Mit 93 Jahren ist der Schriftsteller Hans Magnus Enzensberger am Donnerstag in München gestorben, ein wacher Jahrhundertbeobachter, einer der prägendsten Intellektuellen unseres Landes. Ob in Gedichten oder Essays, Prosa oder Dramen – Enzensbergers Denken und Schreiben bezog sich immer auf die Realität. Und zugleich war er ein spielerischer Mensch, einer, der die Freiheit der Gedanken liebte und lebte.
Kulturstaatsministerin Claudia Roth beschrieb ihn als Solitär unter Deutschlands Dichtern und Denkern. Mit seinen Versen und kritischen Reflexionen habe er die Geschichte der Bundesrepublik Deutschland begleitet. Deren Gründung hatte er auf den Trümmern eines zerstörten Landes als 20-Jähriger miterlebt.

"Gesegnet mit einer unendlich sensiblen Nase"

Einer seiner Weggefährten ist der langjährige Hanser-Verleger und Dichter Michael Krüger. Im Gespräch berichtet er, wie wichtig der 14 Jahre ältere Hans Magnus Enzensberger für ihn persönlich und seine Generation war. Schließlich sollte seine Bekanntschaft mit ihm 40 Jahre andauern.
„Enzensberger war einer, der wie ein Zauberer jedes Mal ein Kaninchen aus dem Zylinder zog“, erklärt Krüger, „sei es, dass er einen neuen Dichter entdeckt hatte, den er auch gleich übersetzte, wie Charles Simic; sei es, dass er den großen ‚Kosmos’ von Alexander von Humboldt wieder ediert hat; sei es, dass er in seiner 'Anderen Bibliothek' irgendwelche Entdeckungen machte".
Magnus, wie Krüger ihn nennt, sei jemand gewesen, "der mit einer unendlich sensiblen Nase gesegnet war und immer irgendetwas entdeckte, was auch jeder andere hätte entdecken können.

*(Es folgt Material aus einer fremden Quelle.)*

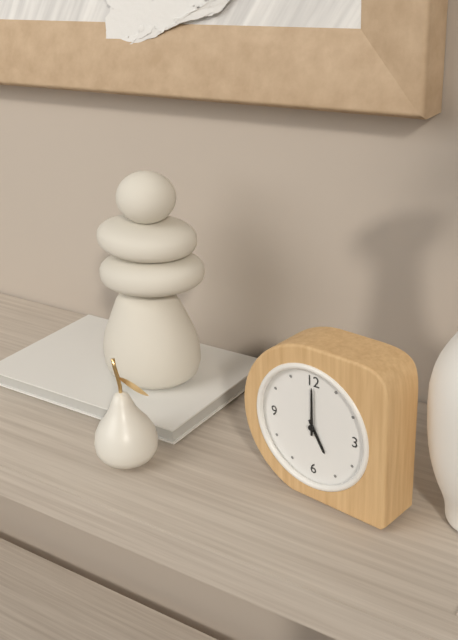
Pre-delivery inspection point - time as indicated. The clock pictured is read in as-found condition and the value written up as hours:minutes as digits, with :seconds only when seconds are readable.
5:00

Jeder konnte Denis Diderot, den großen Aufklärer und Autor der Enzyklopädie, kennen. Aber Magnus war derjenige, der in Hörspielen und in Übersetzungen die entscheidenden Texte dann von ihm übersetzt und eingeführt hat. Und so war er immer.“

Hochkomplexes klar und schön darstellen

Zudem habe Enzensberger „die Fähigkeit gehabt, auch hochkomplexe Dinge auf eine sehr klare, sehr bestimmte und schöne Weise darzustellen“. Das illustriert Krüger am Beispiel des schwedischen Schriftstellers Lars Gustafsson. Ihn hatte Enzensberger Mitte der 60er-Jahre entdeckt. Die Einführung zu dessen Gedichtband „Die Maschinen“ schrieb Enzensberger. Auf nur fünf Seiten habe er diesen Dichter, den bis dahin niemand gekannt und von dem niemand irgendetwas gewusst habe, so intelligent dargestellt, dass diese kleine Einführung bis heute zitiert werde, so Krüger.
Darin habe er Lars Gustafsson als einen Menschen „zwischen positivistischer Philosophie, Sprachphilosophie und den tiefen Wäldern“ dargestellt. „Und diese Mischung aus Intellektualität und Mystik, die dann ganz bestimmend war für den Lars – das konnte nur Magnus“, schwärmt Michael Krüger.

Sein erfolgreichstes Buch ist ein Kinderbuch

Die meisten Bücher von Enzensberger sind im Suhrkamp-Verlag erschienen: Gedichtbände, Essays, Prosa. Enzensberger hat aber auch Kinderbücher geschrieben, die vor allem im Hanser-Verlag erschienen sind, darunter ist auch sein erfolgreichstes Buch mit einer weltweiten Auflage von zwei Millionen Exemplaren: „Der Zahlenteufel“.